PROBLEM STATEMENT —
Output every line of the listing below as a numbered list, omitting blank lines. Leave the pictures out.

Dataset entries:
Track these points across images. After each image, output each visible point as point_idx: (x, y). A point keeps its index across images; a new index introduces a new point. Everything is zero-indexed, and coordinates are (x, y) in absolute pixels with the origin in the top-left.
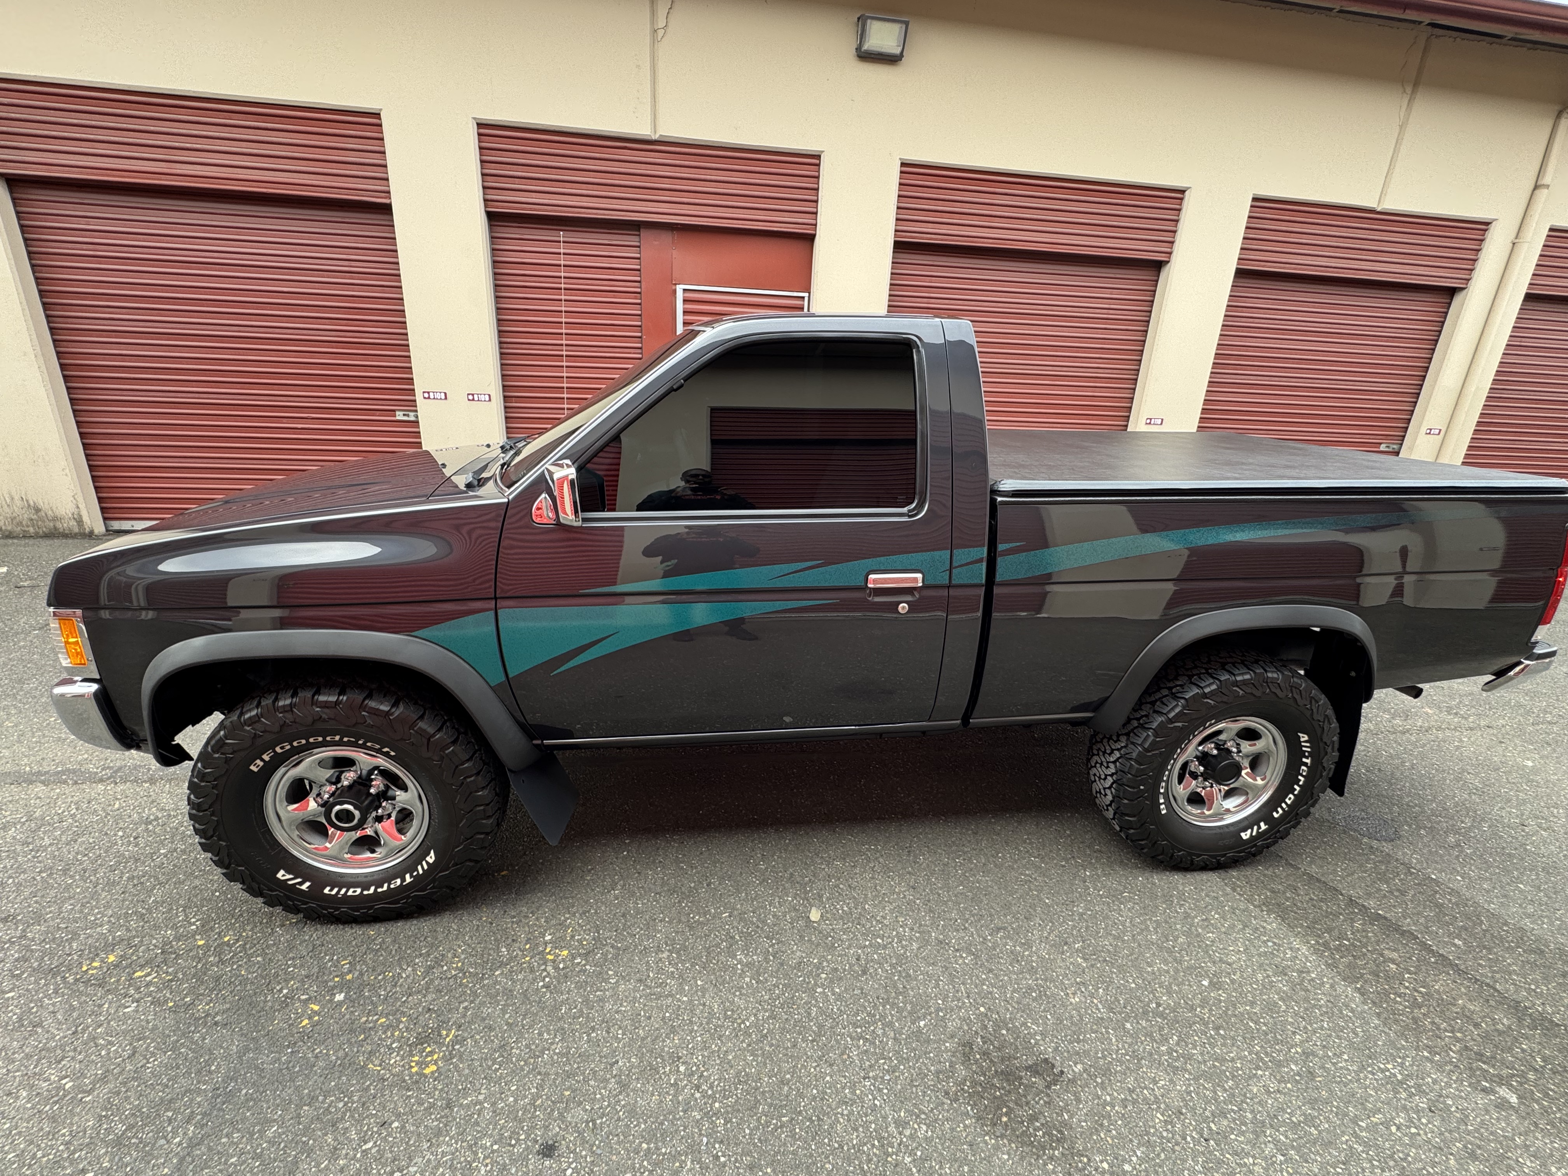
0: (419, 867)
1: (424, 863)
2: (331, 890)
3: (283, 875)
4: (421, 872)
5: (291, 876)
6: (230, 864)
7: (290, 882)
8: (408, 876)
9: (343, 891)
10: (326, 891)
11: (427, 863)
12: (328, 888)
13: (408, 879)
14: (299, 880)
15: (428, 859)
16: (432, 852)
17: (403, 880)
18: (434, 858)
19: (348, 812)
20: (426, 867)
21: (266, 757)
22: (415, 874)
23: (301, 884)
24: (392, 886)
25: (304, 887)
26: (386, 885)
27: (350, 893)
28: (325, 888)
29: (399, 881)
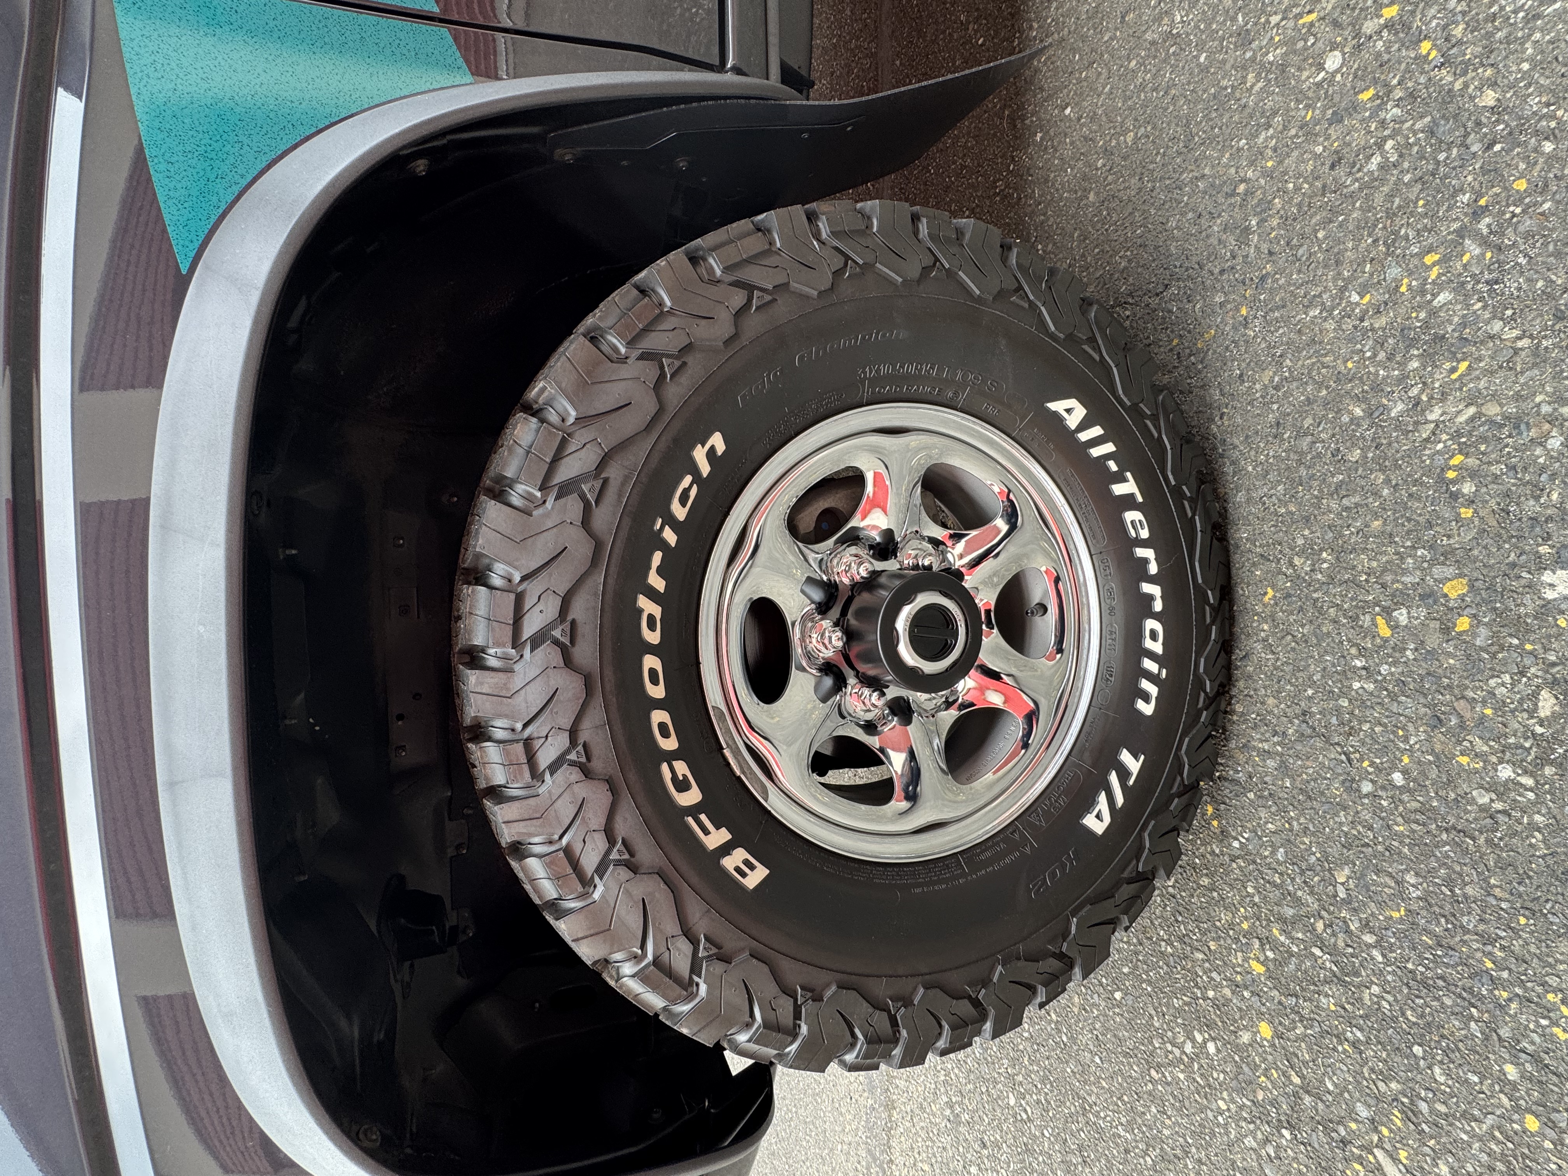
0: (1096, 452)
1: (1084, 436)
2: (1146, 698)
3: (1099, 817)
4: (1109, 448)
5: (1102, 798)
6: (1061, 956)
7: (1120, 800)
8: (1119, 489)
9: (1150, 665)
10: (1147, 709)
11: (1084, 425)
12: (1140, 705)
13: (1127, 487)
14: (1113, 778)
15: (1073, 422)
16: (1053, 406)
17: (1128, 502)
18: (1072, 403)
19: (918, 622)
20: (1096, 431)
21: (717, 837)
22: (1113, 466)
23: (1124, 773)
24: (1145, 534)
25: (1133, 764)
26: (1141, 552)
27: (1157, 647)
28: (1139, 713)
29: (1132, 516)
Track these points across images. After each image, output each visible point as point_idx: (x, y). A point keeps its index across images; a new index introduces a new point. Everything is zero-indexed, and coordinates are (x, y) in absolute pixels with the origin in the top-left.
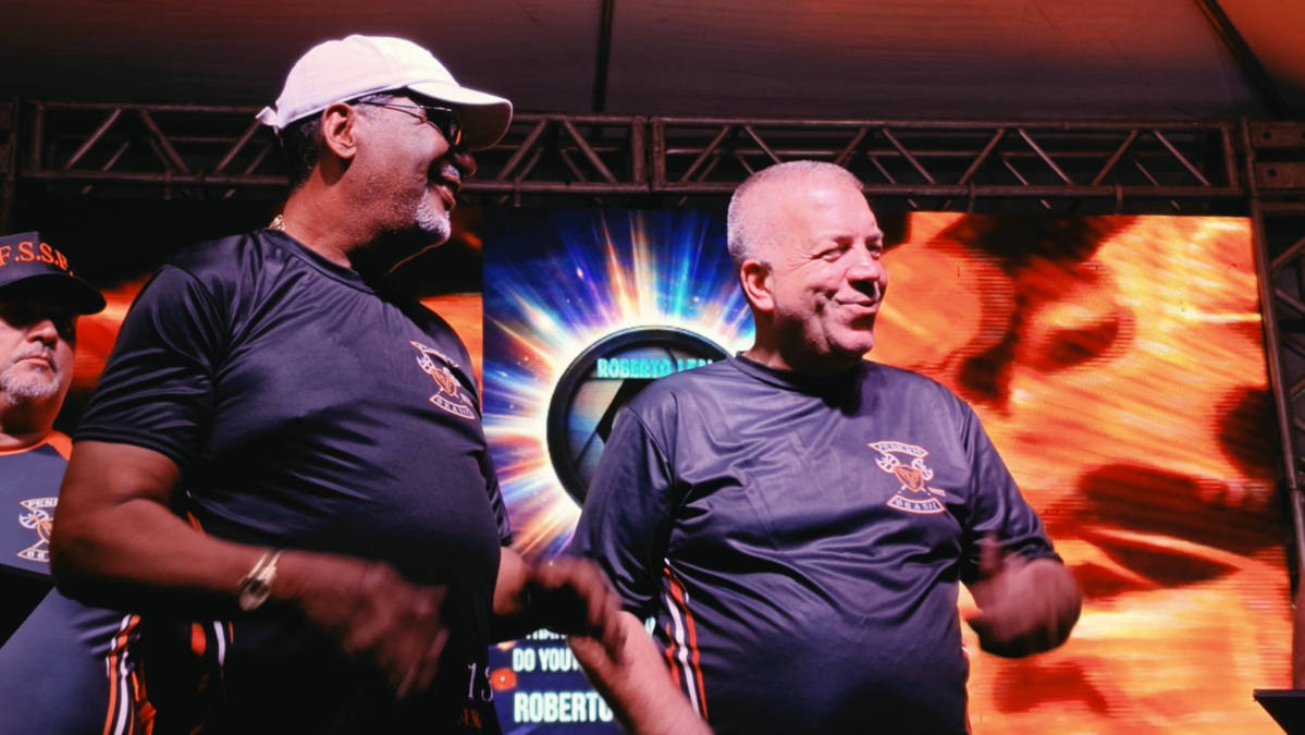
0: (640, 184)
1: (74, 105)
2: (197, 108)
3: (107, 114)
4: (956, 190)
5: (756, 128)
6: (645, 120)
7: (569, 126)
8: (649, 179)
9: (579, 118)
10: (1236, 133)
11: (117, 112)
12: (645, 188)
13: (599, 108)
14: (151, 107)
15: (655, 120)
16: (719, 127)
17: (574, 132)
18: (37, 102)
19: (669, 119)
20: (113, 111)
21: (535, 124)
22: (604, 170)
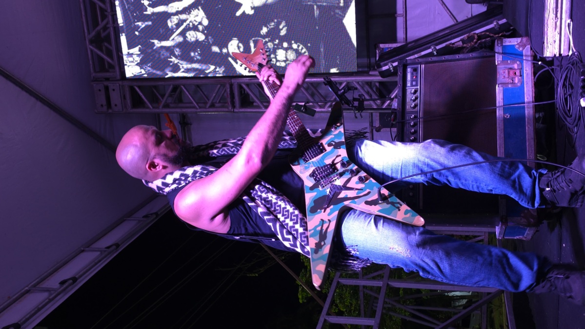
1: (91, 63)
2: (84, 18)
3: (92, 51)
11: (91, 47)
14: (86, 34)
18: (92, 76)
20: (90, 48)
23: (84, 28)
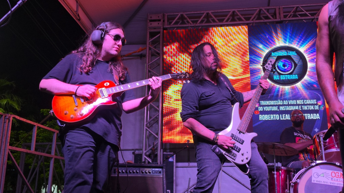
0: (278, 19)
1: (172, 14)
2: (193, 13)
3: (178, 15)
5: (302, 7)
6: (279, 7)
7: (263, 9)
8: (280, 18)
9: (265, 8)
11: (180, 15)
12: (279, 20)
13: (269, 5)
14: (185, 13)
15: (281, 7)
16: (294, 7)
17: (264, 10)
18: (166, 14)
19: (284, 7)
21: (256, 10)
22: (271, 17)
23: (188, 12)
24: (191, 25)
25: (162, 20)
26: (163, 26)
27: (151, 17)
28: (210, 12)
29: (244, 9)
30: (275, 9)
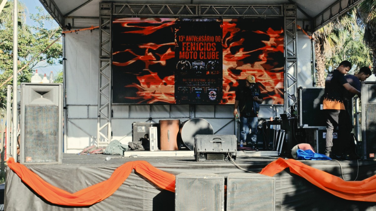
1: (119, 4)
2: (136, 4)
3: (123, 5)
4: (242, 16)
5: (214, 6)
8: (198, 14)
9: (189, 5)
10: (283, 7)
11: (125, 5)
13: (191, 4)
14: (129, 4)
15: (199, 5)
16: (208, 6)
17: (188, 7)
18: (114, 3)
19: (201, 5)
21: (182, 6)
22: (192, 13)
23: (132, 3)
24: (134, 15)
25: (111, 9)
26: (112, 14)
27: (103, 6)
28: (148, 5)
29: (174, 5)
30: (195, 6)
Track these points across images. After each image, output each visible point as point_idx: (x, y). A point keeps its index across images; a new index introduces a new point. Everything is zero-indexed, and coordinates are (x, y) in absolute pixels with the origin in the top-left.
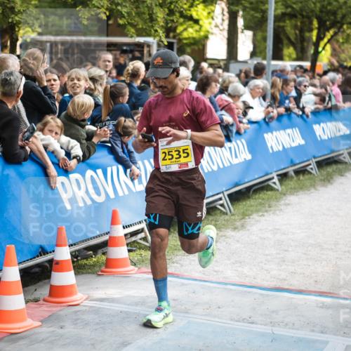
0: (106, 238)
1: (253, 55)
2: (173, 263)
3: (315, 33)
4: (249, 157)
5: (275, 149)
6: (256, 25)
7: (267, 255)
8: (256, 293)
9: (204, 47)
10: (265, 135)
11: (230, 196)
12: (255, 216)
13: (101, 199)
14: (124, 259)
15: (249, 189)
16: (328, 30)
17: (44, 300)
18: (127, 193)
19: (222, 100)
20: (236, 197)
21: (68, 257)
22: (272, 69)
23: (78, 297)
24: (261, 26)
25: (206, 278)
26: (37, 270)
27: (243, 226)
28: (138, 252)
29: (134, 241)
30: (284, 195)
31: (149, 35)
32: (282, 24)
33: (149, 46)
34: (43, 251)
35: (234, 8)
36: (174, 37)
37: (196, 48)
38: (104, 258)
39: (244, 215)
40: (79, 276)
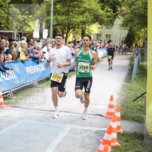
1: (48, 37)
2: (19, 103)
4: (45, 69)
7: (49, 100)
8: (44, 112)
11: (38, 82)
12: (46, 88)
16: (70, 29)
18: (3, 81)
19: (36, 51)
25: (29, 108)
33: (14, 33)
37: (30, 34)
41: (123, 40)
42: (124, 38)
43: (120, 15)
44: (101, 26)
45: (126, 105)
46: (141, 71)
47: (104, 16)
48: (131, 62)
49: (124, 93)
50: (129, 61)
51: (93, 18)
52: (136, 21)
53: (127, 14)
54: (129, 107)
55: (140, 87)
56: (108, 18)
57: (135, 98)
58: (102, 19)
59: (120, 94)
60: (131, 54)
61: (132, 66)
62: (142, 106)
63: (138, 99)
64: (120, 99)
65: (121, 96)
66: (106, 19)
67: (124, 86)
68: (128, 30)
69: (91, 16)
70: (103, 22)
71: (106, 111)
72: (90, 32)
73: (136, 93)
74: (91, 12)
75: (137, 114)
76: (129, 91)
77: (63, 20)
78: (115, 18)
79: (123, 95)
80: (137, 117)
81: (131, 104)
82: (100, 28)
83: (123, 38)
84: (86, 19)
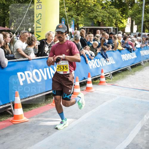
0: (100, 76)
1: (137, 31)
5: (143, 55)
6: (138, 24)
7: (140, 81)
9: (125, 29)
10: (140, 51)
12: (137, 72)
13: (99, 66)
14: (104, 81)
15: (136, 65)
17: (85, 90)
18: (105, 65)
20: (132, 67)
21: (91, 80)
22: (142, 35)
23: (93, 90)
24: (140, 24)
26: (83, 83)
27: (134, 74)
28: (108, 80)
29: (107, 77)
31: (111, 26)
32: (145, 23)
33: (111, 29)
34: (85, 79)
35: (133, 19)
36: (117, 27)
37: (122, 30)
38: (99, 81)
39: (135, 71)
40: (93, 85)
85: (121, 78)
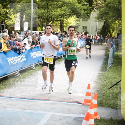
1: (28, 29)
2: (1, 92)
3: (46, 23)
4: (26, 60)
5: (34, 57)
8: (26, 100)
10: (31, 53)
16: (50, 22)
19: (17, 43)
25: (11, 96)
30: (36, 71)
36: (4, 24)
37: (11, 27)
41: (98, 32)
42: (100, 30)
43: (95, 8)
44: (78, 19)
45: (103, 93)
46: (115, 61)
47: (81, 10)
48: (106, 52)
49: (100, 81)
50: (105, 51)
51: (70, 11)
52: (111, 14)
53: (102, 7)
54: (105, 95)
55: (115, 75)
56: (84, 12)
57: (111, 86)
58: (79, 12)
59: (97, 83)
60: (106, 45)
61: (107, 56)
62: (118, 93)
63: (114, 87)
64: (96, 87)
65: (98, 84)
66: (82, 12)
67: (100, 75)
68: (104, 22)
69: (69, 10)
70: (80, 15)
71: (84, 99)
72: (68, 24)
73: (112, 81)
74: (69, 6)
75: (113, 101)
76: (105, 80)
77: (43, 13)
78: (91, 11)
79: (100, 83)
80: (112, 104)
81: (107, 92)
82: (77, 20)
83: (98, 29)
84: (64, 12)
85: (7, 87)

SOLUTION TO THIS PROBLEM —
1. Track these points across images. After each image, output each visible point as point_idx: (x, y). A point keeps its index across images; a new index introduces a new point. Everything is zero-indexed, and coordinates are (x, y) in absolute pixels with the origin in the top-left.
2. 0: (419, 867)
3. 1: (424, 863)
4. 2: (331, 890)
5. 3: (283, 875)
6. 4: (421, 872)
7. 5: (291, 876)
8. 6: (230, 864)
9. 7: (290, 882)
10. 8: (408, 876)
11. 9: (343, 891)
12. 10: (326, 891)
13. 11: (427, 863)
14. 12: (328, 888)
15. 13: (408, 879)
16. 14: (299, 880)
17. 15: (428, 859)
18. 16: (432, 852)
19. 17: (403, 880)
20. 18: (434, 858)
21. 19: (348, 812)
22. 20: (426, 867)
23. 21: (266, 757)
24. 22: (415, 874)
25. 23: (301, 884)
26. 24: (392, 886)
27. 25: (304, 887)
28. 26: (386, 885)
29. 27: (350, 893)
30. 28: (325, 888)
31. 29: (399, 881)
32. 0: (1096, 452)
33. 1: (1084, 436)
34. 2: (1146, 698)
35. 3: (1099, 817)
36. 4: (1109, 448)
37. 5: (1102, 798)
38. 6: (1061, 956)
39. 7: (1120, 800)
40. 8: (1119, 489)
41. 9: (1150, 665)
42. 10: (1147, 709)
43. 11: (1084, 425)
44. 12: (1140, 705)
45. 13: (1127, 487)
46. 14: (1113, 778)
47. 15: (1073, 422)
48. 16: (1053, 406)
49. 17: (1128, 502)
50. 18: (1072, 403)
51. 19: (918, 622)
52. 20: (1096, 431)
53. 21: (717, 837)
54. 22: (1113, 466)
55. 23: (1124, 773)
56. 24: (1145, 534)
57. 25: (1133, 764)
58. 26: (1141, 552)
59. 27: (1157, 647)
60. 28: (1139, 713)
61. 29: (1132, 516)
62. Track these points across images. After each image, output each visible point as point_idx: (x, y). A point keeps its index across images; a new index introduces a new point. Everything is zero-indexed, and coordinates are (x, y) in absolute pixels with the origin in the top-left.
63. 0: (640, 184)
64. 1: (74, 105)
65. 2: (197, 108)
66. 3: (107, 114)
67. 4: (956, 190)
68. 5: (756, 128)
69. 6: (645, 120)
70. 7: (569, 126)
71. 8: (649, 179)
72. 9: (579, 118)
73. 10: (1236, 133)
74. 11: (117, 112)
75. 12: (645, 188)
76. 13: (599, 108)
77. 14: (151, 107)
78. 15: (655, 120)
79. 16: (719, 127)
80. 17: (574, 132)
81. 18: (37, 102)
82. 19: (669, 119)
83. 20: (113, 111)
84. 21: (535, 124)
85. 22: (604, 170)
86. 1: (91, 63)
87. 2: (84, 18)
88. 3: (92, 51)
89. 11: (91, 47)
90. 14: (86, 34)
91. 18: (92, 76)
92. 20: (90, 48)
93. 23: (84, 28)
94. 0: (278, 19)
95. 1: (172, 14)
96. 2: (193, 13)
97. 3: (178, 15)
98. 5: (302, 7)
99. 6: (279, 7)
100. 7: (263, 9)
101. 8: (280, 18)
102. 9: (265, 8)
103. 11: (180, 15)
104. 12: (279, 20)
105. 13: (269, 5)
106. 14: (185, 13)
107. 15: (281, 7)
108. 16: (294, 7)
109. 17: (264, 10)
110. 18: (166, 14)
111. 19: (284, 7)
112. 21: (256, 10)
113. 22: (271, 17)
114. 23: (188, 12)
115. 24: (191, 25)
116. 25: (162, 20)
117. 26: (163, 26)
118. 27: (151, 17)
119. 28: (210, 12)
120. 29: (244, 9)
121. 30: (275, 9)
122. 1: (119, 4)
123. 2: (136, 4)
124. 3: (123, 5)
125. 4: (242, 16)
126. 5: (214, 6)
127. 8: (198, 14)
128. 9: (189, 5)
129. 10: (283, 7)
130. 11: (125, 5)
131. 13: (191, 4)
132. 14: (129, 4)
133. 15: (199, 5)
134. 16: (208, 6)
135. 17: (188, 7)
136. 18: (114, 3)
137. 19: (201, 5)
138. 21: (182, 6)
139. 22: (192, 13)
140. 23: (132, 3)
141. 24: (134, 15)
142. 25: (111, 9)
143. 26: (112, 14)
144. 27: (103, 6)
145. 28: (148, 5)
146. 29: (174, 5)
147. 30: (195, 6)
148. Track these points across images. After each image, output each visible point as point_idx: (x, y). A point keeps its index across images; a new index introduces a new point. Everything is zero-indexed, and coordinates are (x, y) in absolute pixels with the origin in the top-left.
149. 0: (106, 238)
150. 1: (253, 55)
151. 2: (173, 263)
152. 3: (315, 33)
153. 4: (249, 157)
154. 5: (275, 149)
155. 6: (256, 25)
156. 7: (267, 255)
157. 8: (256, 293)
158. 9: (204, 47)
159. 10: (265, 135)
160. 11: (230, 196)
161. 12: (255, 216)
162. 13: (101, 199)
163. 14: (124, 259)
164. 15: (249, 189)
165. 16: (328, 30)
166. 17: (44, 300)
167. 18: (127, 193)
168. 19: (222, 100)
169. 20: (236, 197)
170. 21: (68, 257)
171. 22: (272, 69)
172. 23: (78, 297)
173. 24: (261, 26)
174. 25: (206, 278)
175. 26: (37, 270)
176. 27: (243, 226)
177. 28: (138, 252)
178. 29: (134, 241)
179. 30: (284, 195)
180. 31: (149, 35)
181. 32: (282, 24)
182. 33: (149, 46)
183. 34: (43, 251)
184. 35: (234, 8)
185. 36: (174, 37)
186. 37: (196, 48)
187. 38: (104, 258)
188. 39: (244, 215)
189. 40: (79, 276)
190. 1: (48, 37)
191. 2: (19, 103)
192. 4: (45, 69)
193. 7: (49, 100)
194. 8: (44, 112)
195. 11: (38, 82)
196. 12: (46, 88)
197. 16: (70, 29)
198. 18: (3, 81)
199. 19: (36, 51)
200. 25: (29, 108)
201. 33: (14, 33)
202. 37: (30, 34)
203. 41: (123, 40)
204. 42: (124, 38)
205. 43: (120, 15)
206. 44: (101, 26)
207. 45: (126, 105)
208. 46: (141, 71)
209. 47: (104, 16)
210. 48: (131, 62)
211. 49: (124, 93)
212. 50: (129, 61)
213. 51: (93, 18)
214. 52: (136, 21)
215. 53: (127, 14)
216. 54: (129, 107)
217. 55: (140, 87)
218. 56: (108, 18)
219. 57: (135, 98)
220. 58: (102, 19)
221. 59: (120, 94)
222. 60: (131, 54)
223. 61: (132, 66)
224. 62: (142, 106)
225. 63: (138, 99)
226. 64: (120, 99)
227. 65: (121, 96)
228. 66: (106, 19)
229. 67: (124, 86)
230. 68: (128, 30)
231. 69: (91, 16)
232. 70: (103, 22)
233. 71: (106, 111)
234. 72: (90, 32)
235. 73: (136, 93)
236. 74: (91, 12)
237. 75: (137, 114)
238. 76: (129, 91)
239. 77: (63, 20)
240. 78: (115, 18)
241. 79: (123, 95)
242. 80: (137, 117)
243. 81: (131, 104)
244. 82: (100, 28)
245. 83: (123, 38)
246. 84: (86, 19)
247. 0: (100, 76)
248. 1: (137, 31)
249. 5: (143, 55)
250. 6: (138, 24)
251. 7: (140, 81)
252. 9: (125, 29)
253. 10: (140, 51)
254. 12: (137, 72)
255. 13: (99, 66)
256. 14: (104, 81)
257. 15: (136, 65)
258. 17: (85, 90)
259. 18: (105, 65)
260. 20: (132, 67)
261. 21: (91, 80)
262. 22: (142, 35)
263. 23: (93, 90)
264. 24: (140, 24)
265. 26: (83, 83)
266. 27: (134, 74)
267. 28: (108, 80)
268. 29: (107, 77)
269. 31: (111, 26)
270. 32: (145, 23)
271. 33: (111, 29)
272. 34: (85, 79)
273. 35: (133, 19)
274. 36: (117, 27)
275. 37: (122, 30)
276. 38: (99, 81)
277. 39: (135, 71)
278. 40: (93, 85)
279. 85: (121, 78)
280. 1: (28, 29)
281. 2: (1, 92)
282. 3: (46, 23)
283. 4: (26, 60)
284. 5: (34, 57)
285. 8: (26, 100)
286. 10: (31, 53)
287. 16: (50, 22)
288. 19: (17, 43)
289. 25: (11, 96)
290. 30: (36, 71)
291. 36: (4, 24)
292. 37: (11, 27)
293. 41: (98, 32)
294. 42: (100, 30)
295. 43: (95, 8)
296. 44: (78, 19)
297. 45: (103, 93)
298. 46: (115, 61)
299. 47: (81, 10)
300. 48: (106, 52)
301. 49: (100, 81)
302. 50: (105, 51)
303. 51: (70, 11)
304. 52: (111, 14)
305. 53: (102, 7)
306. 54: (105, 95)
307. 55: (115, 75)
308. 56: (84, 12)
309. 57: (111, 86)
310. 58: (79, 12)
311. 59: (97, 83)
312. 60: (106, 45)
313. 61: (107, 56)
314. 62: (118, 93)
315. 63: (114, 87)
316. 64: (96, 87)
317. 65: (98, 84)
318. 66: (82, 12)
319. 67: (100, 75)
320. 68: (104, 22)
321. 69: (69, 10)
322. 70: (80, 15)
323. 71: (84, 99)
324. 72: (68, 24)
325. 73: (112, 81)
326. 74: (69, 6)
327. 75: (113, 101)
328. 76: (105, 80)
329. 77: (43, 13)
330. 78: (91, 11)
331. 79: (100, 83)
332. 80: (112, 104)
333. 81: (107, 92)
334. 82: (77, 20)
335. 83: (98, 29)
336. 84: (64, 12)
337. 85: (7, 87)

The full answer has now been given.